Backtracking seems orthoganal to recursion, to me.

>>>> I'm not sure one needs to start again with a naive approach just to
>>>> avoid any parser theory. For a user of a parser it is quite important
>>>> whether she has to wait 50 seconds for a parse to run or 50
>>>> milliseconds. I don't like to compromise speed for implementation
>>>> simplicity here.
>>>
>>>     Finally, I can't believe you complain about potential speed
>>> problems. First, depending on the size of the string, it's
>>> likely to be the difference between 2ms and 200ms.  Secondly,
>>> if speed were an issue, you wouldn't go with a recursive
>>> descent parser.  You'd go with LALR or the many other parsing
>>> techniques available.  Recursive descent parsing is for those
>>> situations where you need correctness, regardless of execution
>>> time.  These situations happen...
>>
>> RDP is plenty fast; speed has never been one of it's
>> disadvantages, as far as I know. Today there are many
>> excellent parser generators and compiler builders that compose an
>> RDP under the hood, e.g., Antlr and Gentle.
>
>     I think I read somewhere that LALR was O(n) while RDP was
> O(e^n).  Most people would consider that, at least, slower...

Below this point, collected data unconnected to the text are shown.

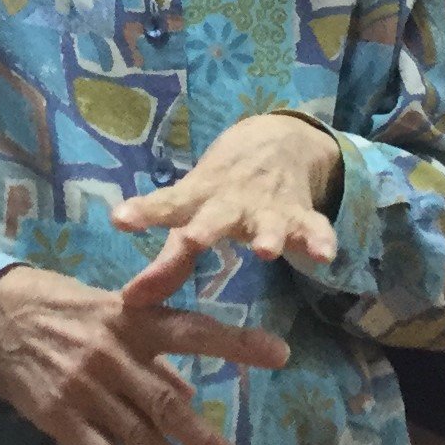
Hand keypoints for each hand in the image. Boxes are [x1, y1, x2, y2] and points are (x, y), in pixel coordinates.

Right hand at [0, 265, 289, 444]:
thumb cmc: (66, 308)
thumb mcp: (114, 310)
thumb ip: (153, 349)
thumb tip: (189, 393)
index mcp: (135, 318)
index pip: (195, 330)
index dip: (237, 342)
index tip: (280, 354)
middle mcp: (115, 352)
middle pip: (169, 402)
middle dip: (206, 439)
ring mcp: (85, 385)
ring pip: (138, 434)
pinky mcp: (56, 413)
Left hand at [111, 114, 342, 308]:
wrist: (276, 140)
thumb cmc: (221, 189)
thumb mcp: (194, 216)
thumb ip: (166, 265)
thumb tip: (128, 304)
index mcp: (200, 199)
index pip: (167, 205)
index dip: (144, 212)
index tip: (120, 220)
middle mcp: (232, 201)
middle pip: (217, 215)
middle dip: (207, 229)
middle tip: (194, 239)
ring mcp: (268, 206)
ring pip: (268, 222)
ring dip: (268, 235)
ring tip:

To my knowledge, most RDPs are LL(1), which is O(n). As you
increase the amount of lookahead (a backtracking RDP is, I
suppose, be a brute-force way of getting infinite lookahead), the
complexity increases.

>     I think your examples may exemplify how little speed
> matters rather than how fast RDPs are...
>
>     Also, it should probably be noted that bubble sort is very
> fast for nearly sorted lists; much faster than quicksort.  So,
> while it shouldn't be the default sorting algorithm, you could
> have it somewhere in the library...

Yes, bubble-sort runs fast in certain circumstances; you wouldn't
want to be bereft of it completely. Backtracking parsers do
probably have their place in the pantheon. I don't want
PyParsing to do backtracking by default, though it might be a
useful option.

-- 
Neil Cerutti